Business

Sri Lanka CB Buys $177M from Banks in September

Sri Lanka CB purchased $177.3 million from commercial banks in September 2025, raising total foreign currency purchases this year to $1.4 billion. This marks a notable increase from $142.5 million in August and reflects ongoing liquidity management by the central bank.


Sri Lanka CB boosts dollar purchases to $177M in September, lifting total buys to $1.4B in 2025


Sri Lanka CB increased its foreign currency purchases from commercial banks in September 2025, buying $177.3 million, up from $142.5 million in August. The cumulative amount purchased so far this year stands at $1,415.9 million. The data indicates that the central bank continues to build liquidity through unsterilized purchases to influence money market conditions and manage pressure on the rupee.

In late 2024, the central bank lost its ability to buy foreign currency after printing nearly 100 billion rupees through inflationary open market operations. That policy shift, aimed at controlling short-term interest rates, triggered a sharp drop in reserves and public criticism. Since then, the monetary authority has resumed foreign exchange purchases, often using dollar-rupee buy-sell swaps, to maintain downward pressure on the currency.

While these purchases have supported foreign exchange liquidity, analysts note that without offsetting operations, such injections can eventually fuel depreciation. The central bank has also sold more than $700 million of these purchased dollars to the Treasury as of mid-year, helping to reduce excess liquidity and balance interest rates.
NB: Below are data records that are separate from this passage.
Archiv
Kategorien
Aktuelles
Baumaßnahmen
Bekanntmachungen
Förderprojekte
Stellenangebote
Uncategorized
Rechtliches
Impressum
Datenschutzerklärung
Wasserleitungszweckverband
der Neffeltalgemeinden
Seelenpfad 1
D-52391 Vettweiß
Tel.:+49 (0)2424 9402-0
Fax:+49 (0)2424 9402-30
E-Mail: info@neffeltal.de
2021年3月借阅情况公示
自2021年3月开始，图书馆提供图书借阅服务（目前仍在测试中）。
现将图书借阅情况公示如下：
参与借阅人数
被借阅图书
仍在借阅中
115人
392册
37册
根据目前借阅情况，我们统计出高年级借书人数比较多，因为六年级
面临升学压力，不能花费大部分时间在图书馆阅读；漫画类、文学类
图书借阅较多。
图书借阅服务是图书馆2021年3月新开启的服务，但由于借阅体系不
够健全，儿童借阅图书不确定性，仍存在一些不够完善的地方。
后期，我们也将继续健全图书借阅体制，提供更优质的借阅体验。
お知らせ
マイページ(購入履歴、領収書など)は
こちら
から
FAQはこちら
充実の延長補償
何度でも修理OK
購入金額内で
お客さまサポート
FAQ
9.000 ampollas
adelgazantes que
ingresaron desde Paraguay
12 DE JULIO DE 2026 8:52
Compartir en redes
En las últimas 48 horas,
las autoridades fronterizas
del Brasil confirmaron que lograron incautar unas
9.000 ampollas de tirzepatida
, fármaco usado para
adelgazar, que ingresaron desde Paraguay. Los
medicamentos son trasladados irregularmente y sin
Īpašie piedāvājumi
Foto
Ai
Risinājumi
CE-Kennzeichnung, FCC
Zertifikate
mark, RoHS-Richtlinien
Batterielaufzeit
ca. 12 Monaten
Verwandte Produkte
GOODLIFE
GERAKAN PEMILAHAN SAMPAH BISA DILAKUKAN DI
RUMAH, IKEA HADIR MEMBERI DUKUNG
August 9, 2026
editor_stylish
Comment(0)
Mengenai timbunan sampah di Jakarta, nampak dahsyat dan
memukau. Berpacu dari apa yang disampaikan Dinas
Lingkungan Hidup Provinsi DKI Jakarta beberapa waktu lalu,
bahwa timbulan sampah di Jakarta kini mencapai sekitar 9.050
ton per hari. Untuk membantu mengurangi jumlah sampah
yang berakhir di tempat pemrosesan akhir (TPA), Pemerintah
Market observers point out that the ability of Sri Lanka CB to buy and sell foreign currency directly affects the rupee’s stability. If liquidity injections from purchases are not absorbed or reversed, the rupee can weaken when credit growth leads to increased imports. Analysts say these unsterilized transactions currently play a critical role in stabilizing money markets and easing financing pressures.

In the absence of inflationary open market operations, the monetary authority is relying on foreign exchange transactions to influence liquidity. Critics argue that this framework lacks transparency and does not give parliament sufficient oversight. Some economists are also calling for a lower inflation target to reduce pressure on the currency and prevent another debt crisis.

On October 2 and 3, banks borrowed 21 billion rupees and 6.17 billion rupees overnight at the Lombard rate of 8.25 percent, above the single policy rate of 7.75 percent, reflecting a scarce reserve regime. Analysts warn that if printing resumes to target the policy rate too aggressively, Sri Lanka CB may lose its capacity to accumulate reserves, raising the risk of a future default.

Looking ahead, the bank’s foreign exchange operations will remain central to its monetary policy. Maintaining a balance between liquidity support and rupee stability will be crucial, especially as the country manages debt repayments through 2028. A disciplined approach to reserve management and monetary tightening will help build resilience and reduce vulnerability to external shocks.